=== Section Start ===

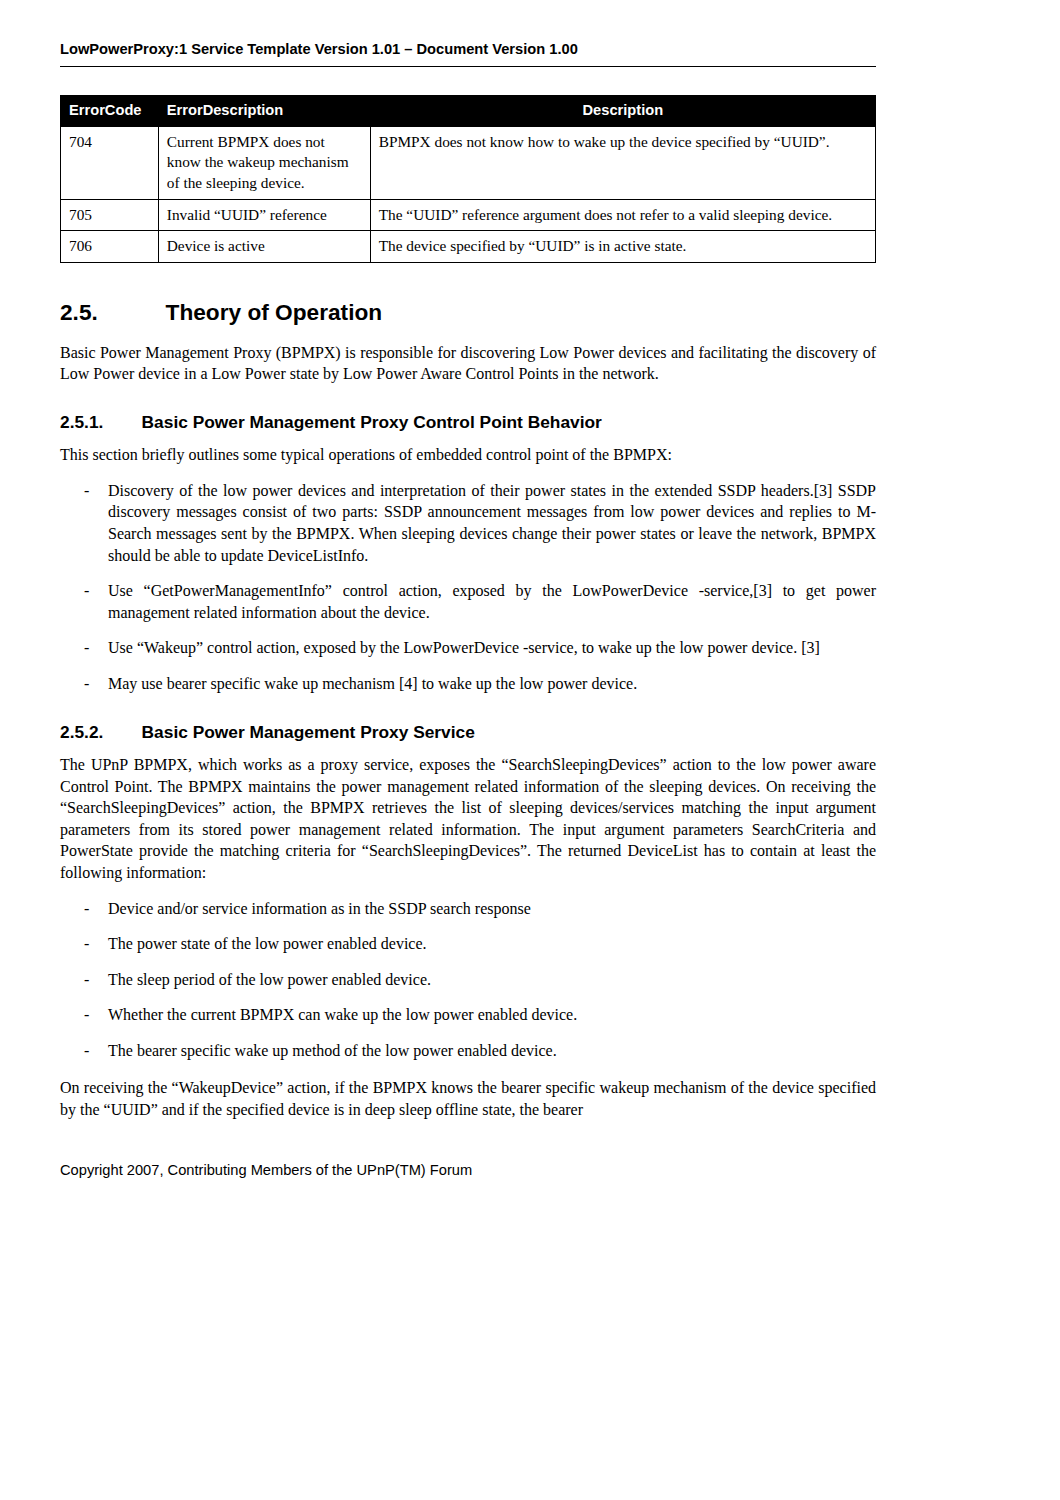LowPowerProxy:1 Service Template Version 1.01 – Document Version 1.00
| ErrorCode | ErrorDescription | Description |
| --- | --- | --- |
| 704 | Current BPMPX does not know the wakeup mechanism of the sleeping device. | BPMPX does not know how to wake up the device specified by “UUID”. |
| 705 | Invalid “UUID” reference | The “UUID” reference argument does not refer to a valid sleeping device. |
| 706 | Device is active | The device specified by “UUID” is in active state. |
2.5. Theory of Operation
Basic Power Management Proxy (BPMPX) is responsible for discovering Low Power devices and facilitating the discovery of Low Power device in a Low Power state by Low Power Aware Control Points in the network.
2.5.1. Basic Power Management Proxy Control Point Behavior
This section briefly outlines some typical operations of embedded control point of the BPMPX:
Discovery of the low power devices and interpretation of their power states in the extended SSDP headers.[3] SSDP discovery messages consist of two parts: SSDP announcement messages from low power devices and replies to M-Search messages sent by the BPMPX. When sleeping devices change their power states or leave the network, BPMPX should be able to update DeviceListInfo.
Use “GetPowerManagementInfo” control action, exposed by the LowPowerDevice -service,[3] to get power management related information about the device.
Use “Wakeup” control action, exposed by the LowPowerDevice -service, to wake up the low power device. [3]
May use bearer specific wake up mechanism [4] to wake up the low power device.
2.5.2. Basic Power Management Proxy Service
The UPnP BPMPX, which works as a proxy service, exposes the “SearchSleepingDevices” action to the low power aware Control Point. The BPMPX maintains the power management related information of the sleeping devices. On receiving the “SearchSleepingDevices” action, the BPMPX retrieves the list of sleeping devices/services matching the input argument parameters from its stored power management related information. The input argument parameters SearchCriteria and PowerState provide the matching criteria for “SearchSleepingDevices”. The returned DeviceList has to contain at least the following information:
Device and/or service information as in the SSDP search response
The power state of the low power enabled device.
The sleep period of the low power enabled device.
Whether the current BPMPX can wake up the low power enabled device.
The bearer specific wake up method of the low power enabled device.
On receiving the “WakeupDevice” action, if the BPMPX knows the bearer specific wakeup mechanism of the device specified by the “UUID” and if the specified device is in deep sleep offline state, the bearer
Copyright 2007, Contributing Members of the UPnP(TM) Forum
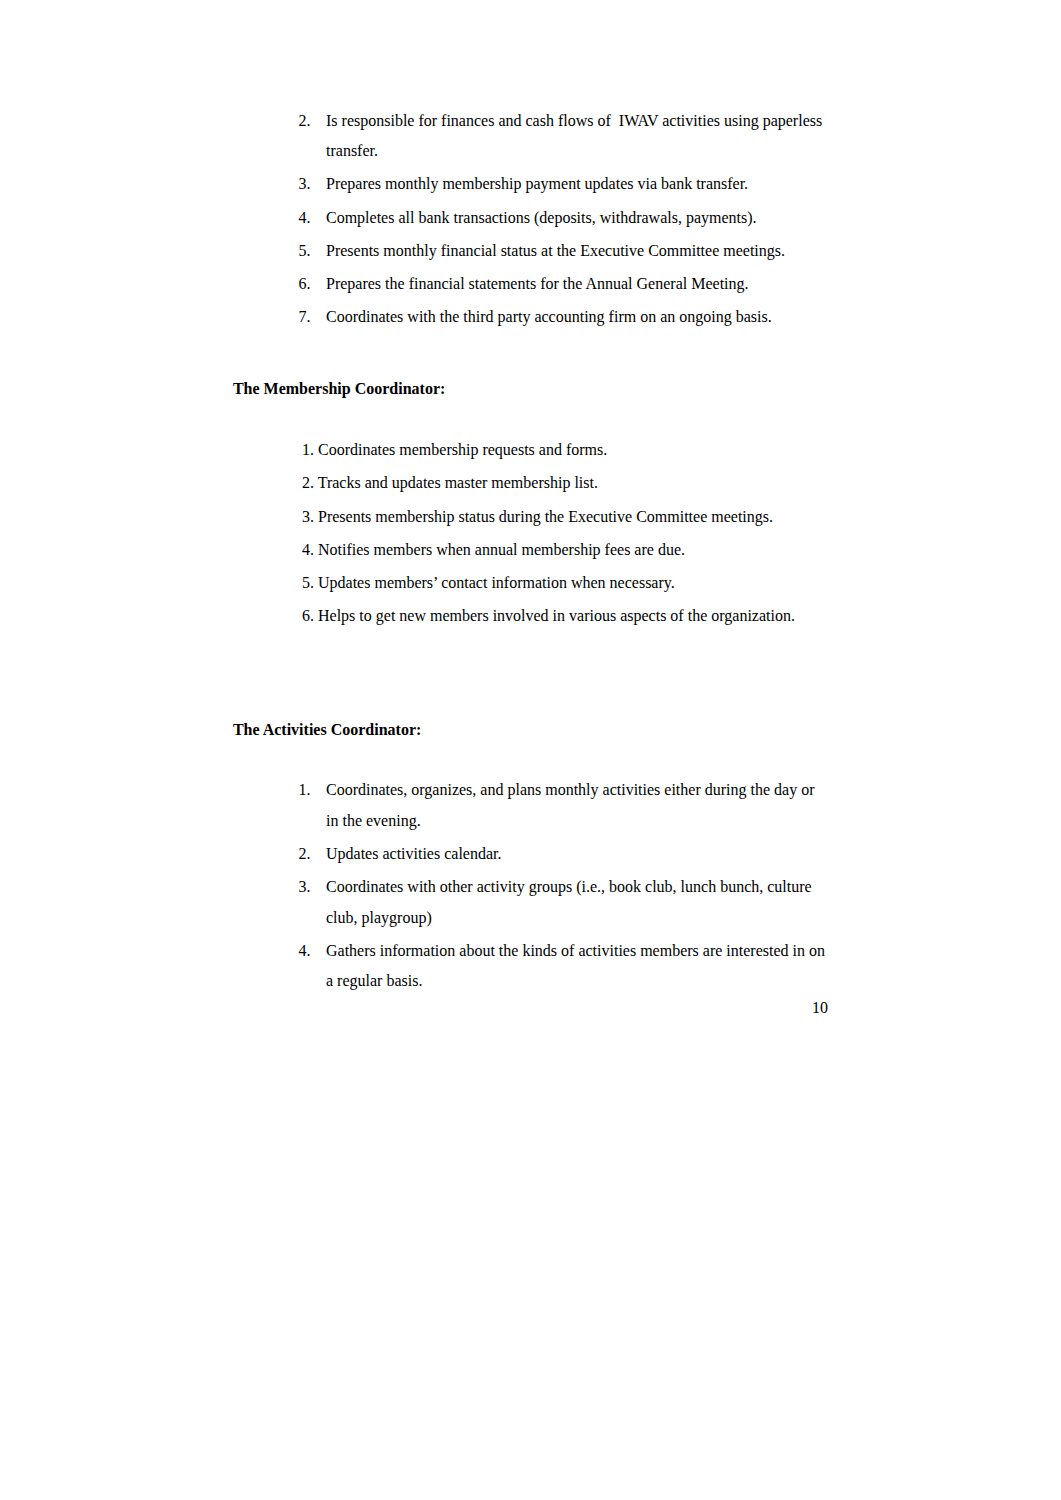Is responsible for finances and cash flows of IWAV activities using paperless transfer.
Prepares monthly membership payment updates via bank transfer.
Completes all bank transactions (deposits, withdrawals, payments).
Presents monthly financial status at the Executive Committee meetings.
Prepares the financial statements for the Annual General Meeting.
Coordinates with the third party accounting firm on an ongoing basis.
The Membership Coordinator:
1. Coordinates membership requests and forms.
2. Tracks and updates master membership list.
3. Presents membership status during the Executive Committee meetings.
4. Notifies members when annual membership fees are due.
5. Updates members’ contact information when necessary.
6. Helps to get new members involved in various aspects of the organization.
The Activities Coordinator:
Coordinates, organizes, and plans monthly activities either during the day or in the evening.
Updates activities calendar.
Coordinates with other activity groups (i.e., book club, lunch bunch, culture club, playgroup)
Gathers information about the kinds of activities members are interested in on a regular basis.
10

=== Section End ===

Your goal: Word for word, set down every record, keeping the images out.

Response area:
LowPowerProxy:1 Service Template Version 1.01 – Document Version 1.00
| ErrorCode | ErrorDescription | Description |
| --- | --- | --- |
| 704 | Current BPMPX does not know the wakeup mechanism of the sleeping device. | BPMPX does not know how to wake up the device specified by “UUID”. |
| 705 | Invalid “UUID” reference | The “UUID” reference argument does not refer to a valid sleeping device. |
| 706 | Device is active | The device specified by “UUID” is in active state. |
2.5. Theory of Operation
Basic Power Management Proxy (BPMPX) is responsible for discovering Low Power devices and facilitating the discovery of Low Power device in a Low Power state by Low Power Aware Control Points in the network.
2.5.1. Basic Power Management Proxy Control Point Behavior
This section briefly outlines some typical operations of embedded control point of the BPMPX:
Discovery of the low power devices and interpretation of their power states in the extended SSDP headers.[3] SSDP discovery messages consist of two parts: SSDP announcement messages from low power devices and replies to M-Search messages sent by the BPMPX. When sleeping devices change their power states or leave the network, BPMPX should be able to update DeviceListInfo.
Use “GetPowerManagementInfo” control action, exposed by the LowPowerDevice -service,[3] to get power management related information about the device.
Use “Wakeup” control action, exposed by the LowPowerDevice -service, to wake up the low power device. [3]
May use bearer specific wake up mechanism [4] to wake up the low power device.
2.5.2. Basic Power Management Proxy Service
The UPnP BPMPX, which works as a proxy service, exposes the “SearchSleepingDevices” action to the low power aware Control Point. The BPMPX maintains the power management related information of the sleeping devices. On receiving the “SearchSleepingDevices” action, the BPMPX retrieves the list of sleeping devices/services matching the input argument parameters from its stored power management related information. The input argument parameters SearchCriteria and PowerState provide the matching criteria for “SearchSleepingDevices”. The returned DeviceList has to contain at least the following information:
Device and/or service information as in the SSDP search response
The power state of the low power enabled device.
The sleep period of the low power enabled device.
Whether the current BPMPX can wake up the low power enabled device.
The bearer specific wake up method of the low power enabled device.
On receiving the “WakeupDevice” action, if the BPMPX knows the bearer specific wakeup mechanism of the device specified by the “UUID” and if the specified device is in deep sleep offline state, the bearer
Copyright 2007, Contributing Members of the UPnP(TM) Forum
Is responsible for finances and cash flows of IWAV activities using paperless transfer.
Prepares monthly membership payment updates via bank transfer.
Completes all bank transactions (deposits, withdrawals, payments).
Presents monthly financial status at the Executive Committee meetings.
Prepares the financial statements for the Annual General Meeting.
Coordinates with the third party accounting firm on an ongoing basis.
The Membership Coordinator:
1. Coordinates membership requests and forms.
2. Tracks and updates master membership list.
3. Presents membership status during the Executive Committee meetings.
4. Notifies members when annual membership fees are due.
5. Updates members’ contact information when necessary.
6. Helps to get new members involved in various aspects of the organization.
The Activities Coordinator:
Coordinates, organizes, and plans monthly activities either during the day or in the evening.
Updates activities calendar.
Coordinates with other activity groups (i.e., book club, lunch bunch, culture club, playgroup)
Gathers information about the kinds of activities members are interested in on a regular basis.
10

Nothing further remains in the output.